Und die ist gut.  Und ich habe einen 9590. Temps OK selbst nach langem zocken.
Auch die Tests waren durchweg gut.
Muss aber jeder selber wissen ob er sich für die Steckvariante oder die AIO entscheidet.
Für mich kam die Fractal S36 Fractal Design
oder die Thermaltake Ultimate 3.0 in Frage.
Habe mich dann für die Ultimate entschieden.
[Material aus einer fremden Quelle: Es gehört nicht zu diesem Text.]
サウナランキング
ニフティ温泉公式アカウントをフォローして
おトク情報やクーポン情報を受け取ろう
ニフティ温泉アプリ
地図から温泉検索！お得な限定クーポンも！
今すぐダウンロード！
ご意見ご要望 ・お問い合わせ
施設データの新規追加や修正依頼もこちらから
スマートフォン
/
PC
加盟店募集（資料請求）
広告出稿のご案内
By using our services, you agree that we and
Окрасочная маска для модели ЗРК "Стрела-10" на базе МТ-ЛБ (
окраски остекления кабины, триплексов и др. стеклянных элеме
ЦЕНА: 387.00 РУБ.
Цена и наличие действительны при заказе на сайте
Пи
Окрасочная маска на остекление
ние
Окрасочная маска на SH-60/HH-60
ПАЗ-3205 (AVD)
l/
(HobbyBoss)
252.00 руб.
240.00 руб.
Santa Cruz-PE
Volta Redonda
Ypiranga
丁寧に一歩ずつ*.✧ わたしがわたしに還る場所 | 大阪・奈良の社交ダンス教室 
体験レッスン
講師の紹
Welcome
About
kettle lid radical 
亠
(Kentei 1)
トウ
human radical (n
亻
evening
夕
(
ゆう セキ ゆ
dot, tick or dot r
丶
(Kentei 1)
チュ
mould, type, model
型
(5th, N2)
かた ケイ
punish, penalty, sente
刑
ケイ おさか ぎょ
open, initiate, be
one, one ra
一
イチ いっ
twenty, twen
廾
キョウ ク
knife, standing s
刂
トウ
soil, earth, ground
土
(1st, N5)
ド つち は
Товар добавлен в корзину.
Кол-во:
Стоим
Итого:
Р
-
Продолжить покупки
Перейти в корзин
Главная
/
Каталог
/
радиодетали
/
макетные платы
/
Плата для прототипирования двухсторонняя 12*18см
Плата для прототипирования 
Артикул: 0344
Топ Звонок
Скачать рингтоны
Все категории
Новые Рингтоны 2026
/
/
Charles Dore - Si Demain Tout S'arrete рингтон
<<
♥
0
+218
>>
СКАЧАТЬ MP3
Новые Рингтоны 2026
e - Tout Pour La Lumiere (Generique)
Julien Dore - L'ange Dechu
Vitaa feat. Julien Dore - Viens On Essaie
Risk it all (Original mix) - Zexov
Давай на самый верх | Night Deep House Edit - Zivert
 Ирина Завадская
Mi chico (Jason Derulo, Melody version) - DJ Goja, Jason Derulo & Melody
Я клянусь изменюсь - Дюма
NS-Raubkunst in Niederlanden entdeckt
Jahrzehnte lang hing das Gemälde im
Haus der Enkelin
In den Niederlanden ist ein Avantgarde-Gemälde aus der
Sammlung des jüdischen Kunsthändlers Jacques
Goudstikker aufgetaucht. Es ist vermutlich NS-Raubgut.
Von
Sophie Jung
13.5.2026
Aber ich wollte eben auch kein Set.
Und da hier eine AIO nachgefragt wurde, kann ich eben die 3.0 empfehlen für die AMD CPU.


----------



## maximusoptimus (27. Mai 2015)

*AW: FX-9590 bändigen, passende AiO Wakü gesucht*



manimani89 schrieb:


> bei der cpu würde ich kein geld ausgeben . die ist langsam und verbraucht viel zu viel strom


 das habe ich dann auch bemerkt...

inzwischen werkelt mein neuer i7-4790k in meinem PC 
ein 28€ bequiet! pure rock halt den beim Zocken auf absolut leisen 50-60°


----------



## FearleZz (22. Juni 2015)

*AW: FX-9590 bändigen, passende AiO Wakü gesucht*

Ok, nicht gelsesen.. Problem ist ja schon gelöst, sry.


----------